Start of SUPPLIED DATA

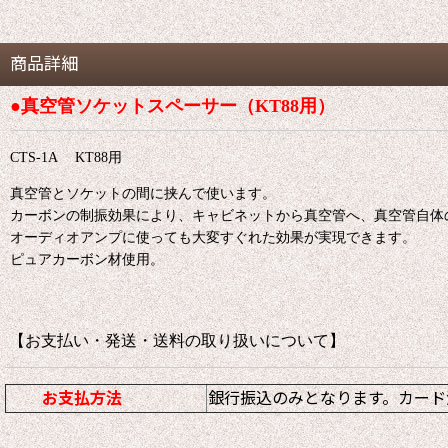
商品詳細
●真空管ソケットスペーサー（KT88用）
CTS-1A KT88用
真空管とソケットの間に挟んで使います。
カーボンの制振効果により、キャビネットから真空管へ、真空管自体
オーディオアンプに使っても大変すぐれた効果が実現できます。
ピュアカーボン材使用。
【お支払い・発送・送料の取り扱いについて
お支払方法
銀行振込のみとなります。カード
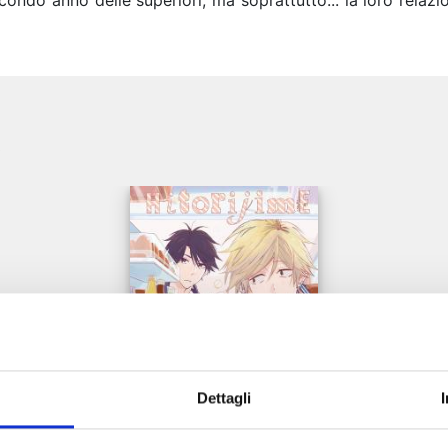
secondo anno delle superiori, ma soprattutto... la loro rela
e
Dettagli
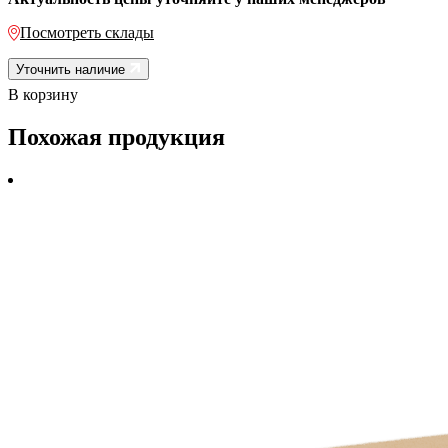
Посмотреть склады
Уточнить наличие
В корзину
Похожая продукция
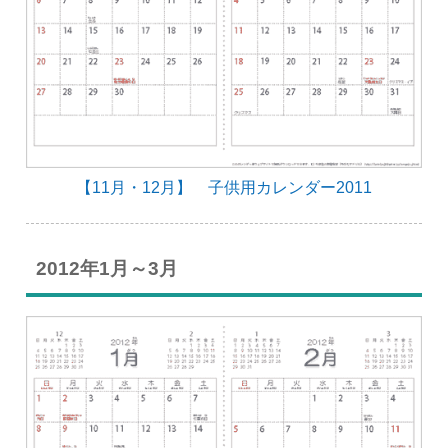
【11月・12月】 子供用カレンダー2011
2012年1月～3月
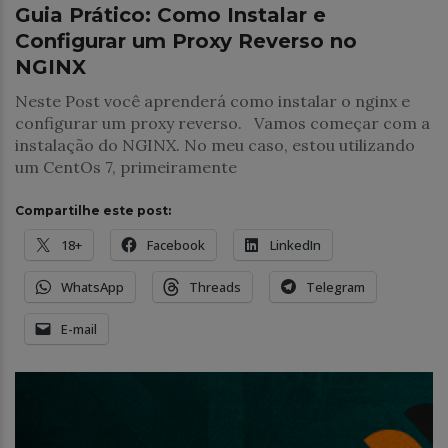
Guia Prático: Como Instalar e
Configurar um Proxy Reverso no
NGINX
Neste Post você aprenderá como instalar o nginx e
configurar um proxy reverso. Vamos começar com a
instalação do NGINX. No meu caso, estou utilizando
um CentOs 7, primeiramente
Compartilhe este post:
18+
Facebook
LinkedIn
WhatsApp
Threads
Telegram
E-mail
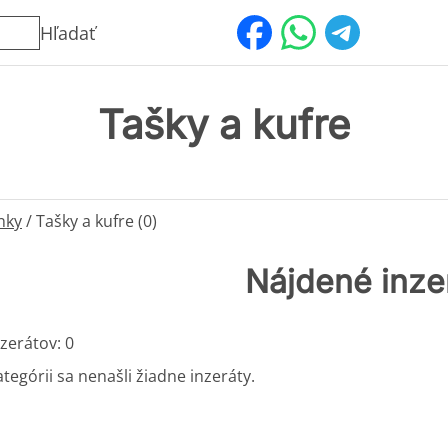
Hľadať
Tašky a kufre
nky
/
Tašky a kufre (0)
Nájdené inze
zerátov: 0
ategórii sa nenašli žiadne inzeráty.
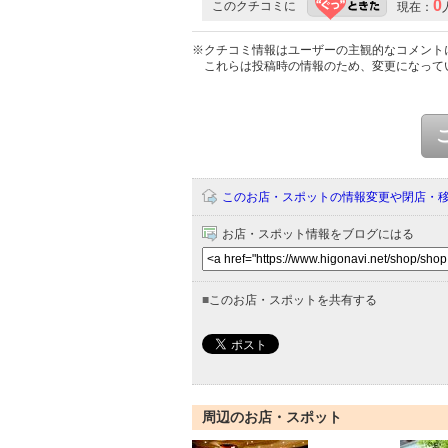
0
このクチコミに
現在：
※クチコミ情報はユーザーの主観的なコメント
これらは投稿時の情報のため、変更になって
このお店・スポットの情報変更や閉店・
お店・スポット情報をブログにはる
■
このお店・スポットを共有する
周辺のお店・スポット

End of SUPPLIED DATA
Start of SUPPLIED DATA

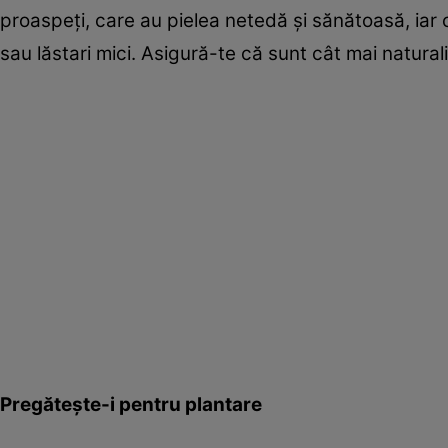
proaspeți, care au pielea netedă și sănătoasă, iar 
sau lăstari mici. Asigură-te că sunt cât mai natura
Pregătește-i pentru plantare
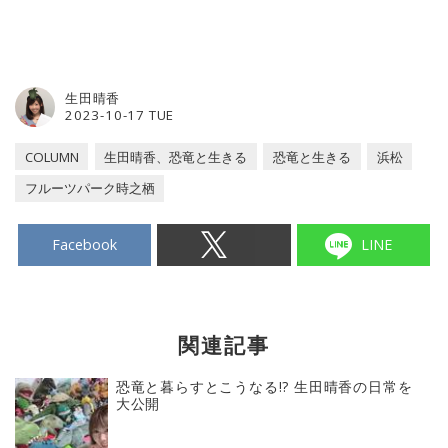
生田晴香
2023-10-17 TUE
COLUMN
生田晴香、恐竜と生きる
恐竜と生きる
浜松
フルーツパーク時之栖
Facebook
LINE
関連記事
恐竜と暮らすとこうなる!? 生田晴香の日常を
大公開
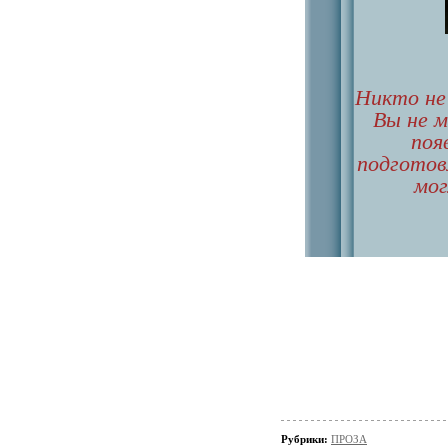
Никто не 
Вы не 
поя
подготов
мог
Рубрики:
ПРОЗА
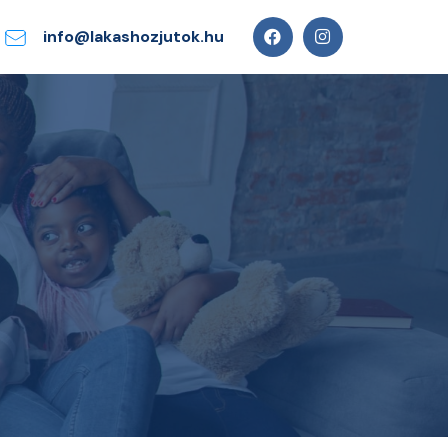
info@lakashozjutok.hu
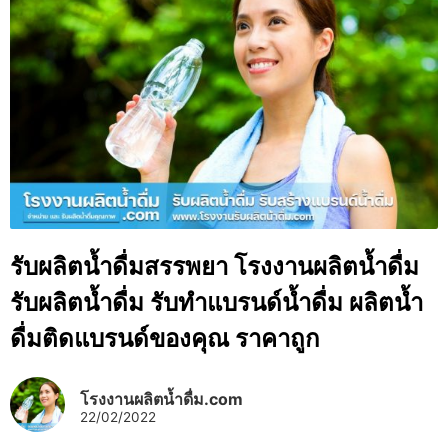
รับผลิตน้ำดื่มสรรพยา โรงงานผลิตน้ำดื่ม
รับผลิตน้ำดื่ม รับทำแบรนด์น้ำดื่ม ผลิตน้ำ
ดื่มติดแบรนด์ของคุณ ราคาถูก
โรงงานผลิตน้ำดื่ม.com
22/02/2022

End of SUPPLIED DATA

TASK TO CARRY OUT. Starting with the line that contains "Посмотреть склады" and going on through the line that contains "ategórii sa nenašli žiadne inzeráty.", switch "LinkedIn" to "Instagram" and give those lines again with nothing else changed. Leave the pictures out.

SOLVED PROBLEM.
Посмотреть склады
Уточнить наличие
В корзину
Похожая продукция
【11月・12月】 子供用カレンダー2011
2012年1月～3月
Guia Prático: Como Instalar e
Configurar um Proxy Reverso no
NGINX
Neste Post você aprenderá como instalar o nginx e
configurar um proxy reverso. Vamos começar com a
instalação do NGINX. No meu caso, estou utilizando
um CentOs 7, primeiramente
Compartilhe este post:
18+
Facebook
Instagram
WhatsApp
Threads
Telegram
E-mail
Hľadať
Tašky a kufre
nky
/
Tašky a kufre (0)
Nájdené inze
zerátov: 0
ategórii sa nenašli žiadne inzeráty.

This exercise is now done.